*** Opening of Records supplied ***
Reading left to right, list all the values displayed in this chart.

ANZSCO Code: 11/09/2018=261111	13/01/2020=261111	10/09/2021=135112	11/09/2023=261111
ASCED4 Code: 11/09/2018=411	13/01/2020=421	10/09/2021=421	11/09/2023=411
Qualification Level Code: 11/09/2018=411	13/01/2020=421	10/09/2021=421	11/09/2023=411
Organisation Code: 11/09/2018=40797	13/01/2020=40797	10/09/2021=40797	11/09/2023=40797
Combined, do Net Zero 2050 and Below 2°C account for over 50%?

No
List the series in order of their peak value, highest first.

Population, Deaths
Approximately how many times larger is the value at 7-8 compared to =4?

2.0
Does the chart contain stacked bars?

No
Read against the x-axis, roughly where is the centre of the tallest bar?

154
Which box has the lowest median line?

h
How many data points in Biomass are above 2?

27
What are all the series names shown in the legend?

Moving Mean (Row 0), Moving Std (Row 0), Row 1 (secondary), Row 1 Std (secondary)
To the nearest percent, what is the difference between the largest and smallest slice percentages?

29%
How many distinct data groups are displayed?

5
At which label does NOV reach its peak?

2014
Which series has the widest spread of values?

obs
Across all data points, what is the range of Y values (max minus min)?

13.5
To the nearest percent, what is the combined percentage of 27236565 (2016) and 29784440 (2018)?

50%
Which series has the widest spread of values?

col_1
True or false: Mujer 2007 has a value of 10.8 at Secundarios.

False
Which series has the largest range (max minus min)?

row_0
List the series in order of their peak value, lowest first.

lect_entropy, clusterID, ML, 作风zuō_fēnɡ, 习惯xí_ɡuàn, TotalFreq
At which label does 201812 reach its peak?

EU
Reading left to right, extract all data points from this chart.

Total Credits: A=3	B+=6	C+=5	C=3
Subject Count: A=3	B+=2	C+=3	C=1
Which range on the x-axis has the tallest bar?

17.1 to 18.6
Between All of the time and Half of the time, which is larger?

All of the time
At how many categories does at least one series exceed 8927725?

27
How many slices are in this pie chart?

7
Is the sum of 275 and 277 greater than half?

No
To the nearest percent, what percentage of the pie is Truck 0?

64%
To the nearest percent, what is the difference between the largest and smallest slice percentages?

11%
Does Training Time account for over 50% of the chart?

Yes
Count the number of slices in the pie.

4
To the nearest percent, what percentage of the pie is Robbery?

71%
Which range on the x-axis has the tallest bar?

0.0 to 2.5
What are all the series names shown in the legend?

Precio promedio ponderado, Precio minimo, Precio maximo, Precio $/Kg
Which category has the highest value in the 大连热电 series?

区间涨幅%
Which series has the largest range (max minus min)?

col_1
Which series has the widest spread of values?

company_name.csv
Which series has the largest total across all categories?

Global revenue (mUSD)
*** Close of Records supplied ***
### Exercise
Format every line of the material above as a JSON list of strings, with one string per line and blank lines omitted.

### Task output
[
  "Reading left to right, list all the values displayed in this chart.",
  "ANZSCO Code: 11/09/2018=261111\t13/01/2020=261111\t10/09/2021=135112\t11/09/2023=261111",
  "ASCED4 Code: 11/09/2018=411\t13/01/2020=421\t10/09/2021=421\t11/09/2023=411",
  "Qualification Level Code: 11/09/2018=411\t13/01/2020=421\t10/09/2021=421\t11/09/2023=411",
  "Organisation Code: 11/09/2018=40797\t13/01/2020=40797\t10/09/2021=40797\t11/09/2023=40797",
  "Combined, do Net Zero 2050 and Below 2°C account for over 50%?",
  "No",
  "List the series in order of their peak value, highest first.",
  "Population, Deaths",
  "Approximately how many times larger is the value at 7-8 compared to =4?",
  "2.0",
  "Does the chart contain stacked bars?",
  "No",
  "Read against the x-axis, roughly where is the centre of the tallest bar?",
  "154",
  "Which box has the lowest median line?",
  "h",
  "How many data points in Biomass are above 2?",
  "27",
  "What are all the series names shown in the legend?",
  "Moving Mean (Row 0), Moving Std (Row 0), Row 1 (secondary), Row 1 Std (secondary)",
  "To the nearest percent, what is the difference between the largest and smallest slice percentages?",
  "29%",
  "How many distinct data groups are displayed?",
  "5",
  "At which label does NOV reach its peak?",
  "2014",
  "Which series has the widest spread of values?",
  "obs",
  "Across all data points, what is the range of Y values (max minus min)?",
  "13.5",
  "To the nearest percent, what is the combined percentage of 27236565 (2016) and 29784440 (2018)?",
  "50%",
  "Which series has the widest spread of values?",
  "col_1",
  "True or false: Mujer 2007 has a value of 10.8 at Secundarios.",
  "False",
  "Which series has the largest range (max minus min)?",
  "row_0",
  "List the series in order of their peak value, lowest first.",
  "lect_entropy, clusterID, ML, 作风zuō_fēnɡ, 习惯xí_ɡuàn, TotalFreq",
  "At which label does 201812 reach its peak?",
  "EU",
  "Reading left to right, extract all data points from this chart.",
  "Total Credits: A=3\tB+=6\tC+=5\tC=3",
  "Subject Count: A=3\tB+=2\tC+=3\tC=1",
  "Which range on the x-axis has the tallest bar?",
  "17.1 to 18.6",
  "Between All of the time and Half of the time, which is larger?",
  "All of the time",
  "At how many categories does at least one series exceed 8927725?",
  "27",
  "How many slices are in this pie chart?",
  "7",
  "Is the sum of 275 and 277 greater than half?",
  "No",
  "To the nearest percent, what percentage of the pie is Truck 0?",
  "64%",
  "To the nearest percent, what is the difference between the largest and smallest slice percentages?",
  "11%",
  "Does Training Time account for over 50% of the chart?",
  "Yes",
  "Count the number of slices in the pie.",
  "4",
  "To the nearest percent, what percentage of the pie is Robbery?",
  "71%",
  "Which range on the x-axis has the tallest bar?",
  "0.0 to 2.5",
  "What are all the series names shown in the legend?",
  "Precio promedio ponderado, Precio minimo, Precio maximo, Precio $/Kg",
  "Which category has the highest value in the 大连热电 series?",
  "区间涨幅%",
  "Which series has the largest range (max minus min)?",
  "col_1",
  "Which series has the widest spread of values?",
  "company_name.csv",
  "Which series has the largest total across all categories?",
  "Global revenue (mUSD)"
]